(Beginning of Given data)

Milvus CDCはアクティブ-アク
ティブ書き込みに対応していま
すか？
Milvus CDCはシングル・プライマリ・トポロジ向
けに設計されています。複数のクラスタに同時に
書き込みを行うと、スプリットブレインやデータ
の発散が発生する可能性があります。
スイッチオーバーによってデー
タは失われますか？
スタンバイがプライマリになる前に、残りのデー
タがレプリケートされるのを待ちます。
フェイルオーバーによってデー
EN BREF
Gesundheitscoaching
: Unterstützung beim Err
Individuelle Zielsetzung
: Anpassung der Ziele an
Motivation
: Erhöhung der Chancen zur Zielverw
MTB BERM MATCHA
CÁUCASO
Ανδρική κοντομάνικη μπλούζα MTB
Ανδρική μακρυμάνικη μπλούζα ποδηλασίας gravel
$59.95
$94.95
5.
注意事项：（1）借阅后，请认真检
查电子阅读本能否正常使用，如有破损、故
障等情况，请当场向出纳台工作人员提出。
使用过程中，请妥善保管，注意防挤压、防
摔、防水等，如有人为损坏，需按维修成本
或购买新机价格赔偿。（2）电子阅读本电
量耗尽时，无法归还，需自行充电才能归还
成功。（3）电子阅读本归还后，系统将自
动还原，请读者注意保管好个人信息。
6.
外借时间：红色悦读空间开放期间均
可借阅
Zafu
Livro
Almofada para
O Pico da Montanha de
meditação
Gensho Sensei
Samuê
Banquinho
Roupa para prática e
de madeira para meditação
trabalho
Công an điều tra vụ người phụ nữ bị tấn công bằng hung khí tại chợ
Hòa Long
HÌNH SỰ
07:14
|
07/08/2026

(End of Given data)

## What this task involves
What lines in the entries above hold "para"? Copy every one.

## Exercise response
Almofada para
Roupa para prática e
de madeira para meditação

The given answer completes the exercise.